ADHDA colleague of mine published an op-ed in the New York Times on February 1, 2016 “Diagnosis is Key to Helping Kids with ADHD.”  As Dr. Froelich states, even though there is strong scientific evidence that ADHD has a biologic basis, there is always concern whether a child truly has ADHD and if it is misdiagnosed or over diagnosed. The issue is that there are currently no medical or laboratory tests that is inexpensive, non-invasive and has good test characteristics to reliably be used as part of every day practice.  We must rely upon a careful behavioral history that includes asking about the home, family and school, collect parent- or teacher-report on behaviors and functioning and think through this while taking into account behavioral observations.

We still have a long way to go to improve upon the decision making process regarding behavioral conditions. There is not the equivalent of a “swab” or laboratory test to tell the pediatrician, parent or teacher that a child definitely has ADHD.  This is, in part, because behaviors are the equivalent of symptoms of any medical condition. Behaviors are what the parents or teachers see and observe. However, not being able to sit still, daydreaming or being forgetful can represent other things about the child (like chronic untreated allergies, anxiety, learning disabilities, poor sleep, or just plain having an “off” day) or may be a reflection of something else going on in the home environment. This is why it is important to explore the the context around the child and understand how the behaviors impact the child’s functioning in the home and school. It takes understanding the patterns and paying attention to the environment in which the child is in to truly begin to understand the “why” of a behavior.

This is why general pediatricians or family practitioners find behavioral conditions so challenging. However, having only 15-20 minutes to address these complex issues and still cover other topics, do a physical exam and give vaccinations is less than optimal. That is why it is important to examine innovative ways to automate some of the screening processes and use health information technology to remind pediatricians of key information. This is also why we have been working towards developing a new model to improve care in busy pediatric clinics. By restructuring the typical brief visit for individuals into an hour long group visit for up to 6 families, pediatric providers not only get to educate and explore these issues with families, but also observe children with others.

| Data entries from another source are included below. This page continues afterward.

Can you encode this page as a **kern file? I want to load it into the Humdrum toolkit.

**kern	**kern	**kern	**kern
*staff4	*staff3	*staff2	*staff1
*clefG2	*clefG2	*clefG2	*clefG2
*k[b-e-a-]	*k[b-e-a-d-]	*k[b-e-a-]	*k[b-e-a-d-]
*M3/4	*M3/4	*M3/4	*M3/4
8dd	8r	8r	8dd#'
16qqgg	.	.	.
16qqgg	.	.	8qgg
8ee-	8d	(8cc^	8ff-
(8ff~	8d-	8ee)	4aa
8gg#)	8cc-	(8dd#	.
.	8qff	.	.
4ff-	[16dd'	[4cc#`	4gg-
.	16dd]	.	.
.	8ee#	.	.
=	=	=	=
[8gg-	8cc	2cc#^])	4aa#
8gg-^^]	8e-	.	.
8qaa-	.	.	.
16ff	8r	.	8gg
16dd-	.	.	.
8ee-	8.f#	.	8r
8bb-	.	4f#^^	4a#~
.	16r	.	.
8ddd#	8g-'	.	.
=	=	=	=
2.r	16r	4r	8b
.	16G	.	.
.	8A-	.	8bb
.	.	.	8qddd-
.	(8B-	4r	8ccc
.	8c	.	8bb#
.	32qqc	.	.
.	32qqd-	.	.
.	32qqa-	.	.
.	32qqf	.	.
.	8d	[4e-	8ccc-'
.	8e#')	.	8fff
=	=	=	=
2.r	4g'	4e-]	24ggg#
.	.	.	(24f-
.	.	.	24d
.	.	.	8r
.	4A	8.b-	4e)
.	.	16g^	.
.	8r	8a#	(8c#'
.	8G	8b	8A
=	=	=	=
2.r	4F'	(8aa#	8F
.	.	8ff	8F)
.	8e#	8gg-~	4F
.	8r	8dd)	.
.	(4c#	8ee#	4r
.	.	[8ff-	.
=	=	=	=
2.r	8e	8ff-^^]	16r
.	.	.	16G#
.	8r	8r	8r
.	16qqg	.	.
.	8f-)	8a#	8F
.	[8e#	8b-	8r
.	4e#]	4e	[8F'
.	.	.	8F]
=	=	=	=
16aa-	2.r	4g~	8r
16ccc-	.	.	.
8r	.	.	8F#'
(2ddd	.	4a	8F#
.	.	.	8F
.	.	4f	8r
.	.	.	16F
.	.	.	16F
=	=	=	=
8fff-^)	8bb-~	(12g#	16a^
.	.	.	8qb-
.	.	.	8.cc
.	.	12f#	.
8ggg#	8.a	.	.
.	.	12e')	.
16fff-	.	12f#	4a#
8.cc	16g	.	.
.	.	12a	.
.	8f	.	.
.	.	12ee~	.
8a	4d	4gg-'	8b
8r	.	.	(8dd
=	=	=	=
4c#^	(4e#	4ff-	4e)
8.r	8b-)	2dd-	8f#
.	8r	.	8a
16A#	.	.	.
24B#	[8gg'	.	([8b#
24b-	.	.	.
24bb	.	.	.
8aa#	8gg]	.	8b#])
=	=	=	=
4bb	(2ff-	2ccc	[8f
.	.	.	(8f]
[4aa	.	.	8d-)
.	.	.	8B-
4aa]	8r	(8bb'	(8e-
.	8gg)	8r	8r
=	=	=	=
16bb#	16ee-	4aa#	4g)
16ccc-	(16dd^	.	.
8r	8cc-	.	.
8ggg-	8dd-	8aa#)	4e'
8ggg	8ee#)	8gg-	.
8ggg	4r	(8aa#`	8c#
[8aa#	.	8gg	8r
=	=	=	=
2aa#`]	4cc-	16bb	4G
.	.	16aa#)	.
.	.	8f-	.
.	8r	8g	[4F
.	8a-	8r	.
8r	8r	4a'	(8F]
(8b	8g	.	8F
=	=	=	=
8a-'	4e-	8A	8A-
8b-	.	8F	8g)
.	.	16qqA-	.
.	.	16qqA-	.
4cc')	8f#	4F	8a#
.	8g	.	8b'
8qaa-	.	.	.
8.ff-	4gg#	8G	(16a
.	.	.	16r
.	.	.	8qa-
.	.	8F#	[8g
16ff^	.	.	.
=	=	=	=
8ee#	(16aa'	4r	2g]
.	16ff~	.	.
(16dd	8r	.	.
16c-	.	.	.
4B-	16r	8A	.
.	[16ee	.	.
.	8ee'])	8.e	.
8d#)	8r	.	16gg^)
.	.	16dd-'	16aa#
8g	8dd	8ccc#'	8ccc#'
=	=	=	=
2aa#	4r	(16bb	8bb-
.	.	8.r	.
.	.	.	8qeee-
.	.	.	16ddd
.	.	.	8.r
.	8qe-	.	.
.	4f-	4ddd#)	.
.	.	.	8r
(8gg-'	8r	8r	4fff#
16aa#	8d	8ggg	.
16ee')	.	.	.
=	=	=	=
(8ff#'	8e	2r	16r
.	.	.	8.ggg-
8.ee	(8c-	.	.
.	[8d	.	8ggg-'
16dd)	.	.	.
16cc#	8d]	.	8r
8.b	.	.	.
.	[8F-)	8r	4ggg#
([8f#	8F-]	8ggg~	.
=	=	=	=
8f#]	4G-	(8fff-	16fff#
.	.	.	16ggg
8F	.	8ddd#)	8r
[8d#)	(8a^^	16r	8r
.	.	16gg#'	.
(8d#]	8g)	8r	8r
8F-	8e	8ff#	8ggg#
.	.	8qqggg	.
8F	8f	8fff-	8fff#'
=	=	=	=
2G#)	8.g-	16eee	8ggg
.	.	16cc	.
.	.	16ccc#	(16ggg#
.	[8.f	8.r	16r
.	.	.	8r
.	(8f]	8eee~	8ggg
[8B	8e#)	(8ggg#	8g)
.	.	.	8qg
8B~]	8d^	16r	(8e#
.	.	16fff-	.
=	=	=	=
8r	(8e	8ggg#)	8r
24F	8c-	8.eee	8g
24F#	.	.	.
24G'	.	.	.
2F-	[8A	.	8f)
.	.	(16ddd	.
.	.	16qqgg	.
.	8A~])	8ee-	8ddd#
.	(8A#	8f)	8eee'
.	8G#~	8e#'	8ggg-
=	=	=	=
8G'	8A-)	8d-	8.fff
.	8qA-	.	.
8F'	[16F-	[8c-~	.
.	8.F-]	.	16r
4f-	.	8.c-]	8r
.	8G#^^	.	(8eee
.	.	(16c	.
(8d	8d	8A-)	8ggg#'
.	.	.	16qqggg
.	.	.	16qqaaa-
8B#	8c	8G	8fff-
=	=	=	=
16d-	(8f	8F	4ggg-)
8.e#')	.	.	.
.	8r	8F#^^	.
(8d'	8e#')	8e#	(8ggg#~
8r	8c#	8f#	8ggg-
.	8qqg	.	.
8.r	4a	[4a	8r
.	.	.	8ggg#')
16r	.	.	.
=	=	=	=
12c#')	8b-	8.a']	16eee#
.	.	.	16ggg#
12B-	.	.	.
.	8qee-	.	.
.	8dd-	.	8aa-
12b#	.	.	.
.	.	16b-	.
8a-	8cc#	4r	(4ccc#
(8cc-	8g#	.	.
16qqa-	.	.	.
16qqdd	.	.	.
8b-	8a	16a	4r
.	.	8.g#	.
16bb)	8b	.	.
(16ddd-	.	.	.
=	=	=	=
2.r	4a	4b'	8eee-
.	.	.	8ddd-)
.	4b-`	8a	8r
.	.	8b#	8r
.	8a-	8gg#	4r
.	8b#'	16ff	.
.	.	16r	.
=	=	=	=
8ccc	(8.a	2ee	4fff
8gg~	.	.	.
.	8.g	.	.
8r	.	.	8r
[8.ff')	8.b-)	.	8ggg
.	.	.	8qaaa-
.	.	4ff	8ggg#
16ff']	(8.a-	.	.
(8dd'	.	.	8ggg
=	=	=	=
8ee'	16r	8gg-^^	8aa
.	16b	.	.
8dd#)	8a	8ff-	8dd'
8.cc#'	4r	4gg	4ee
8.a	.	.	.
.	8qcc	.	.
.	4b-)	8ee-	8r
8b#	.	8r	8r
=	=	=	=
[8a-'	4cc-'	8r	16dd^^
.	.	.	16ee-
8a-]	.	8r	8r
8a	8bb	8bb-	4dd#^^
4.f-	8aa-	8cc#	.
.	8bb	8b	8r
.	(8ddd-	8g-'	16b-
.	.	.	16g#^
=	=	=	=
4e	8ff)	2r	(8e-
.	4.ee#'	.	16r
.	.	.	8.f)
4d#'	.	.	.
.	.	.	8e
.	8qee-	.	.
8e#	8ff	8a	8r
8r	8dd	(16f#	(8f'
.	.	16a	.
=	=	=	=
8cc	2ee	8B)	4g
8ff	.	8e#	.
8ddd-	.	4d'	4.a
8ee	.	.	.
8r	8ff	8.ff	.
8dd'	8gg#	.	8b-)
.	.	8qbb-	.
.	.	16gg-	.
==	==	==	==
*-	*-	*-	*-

There is so much work to do to improve upon diagnosis and ongoing management of pediatric behavioral conditions. Over the next several posts I will be sharing materials we have developed for our group visits (curriculum, handouts and just lessons learned). The group visit is one option that at our institution has led to increased satisfaction for providers and families, despite the systems-level challenges this model requires. Yet, the group visit model may not be for everyone and is not always feasible.  Explaining this to families is important and acknowledging the imperfect methods we have to identify behavioral conditions. It requires being flexible and re-evaluating if a child’s behavior or functioning does not improve. Also, being open to going back to the drawing board and thinking about other conditions that can mimic ADHD. It means partnering with teachers and educators, and other family members to get their impressions on how a child is doing.  Primary care providers are able to develop long-standing relationships over time and build a working partnership with each and every one of their families. This is also why primary care providers are still best equipped to make the initial diagnosis.

I cannot discount the importance of reaching out to the schools and talking to teachers and daycare providers about their concerns. This step is so important, but can be overlooked at times. Input from schools (whether it be through asking educators to complete screening forms or picking up the phone to ask for their opinions) is a vital part of the process, not just to make the diagnosis but also as part of ongoing management.  We are all part of the family’s team: doctors, teachers, behavioral therapists, tutors, with the family at the center.

There is still so much work to be done. Together we can share solutions, brainstorm additional methods or ways that may help decrease the time to diagnosis or ensure the diagnosis a child receives is correct.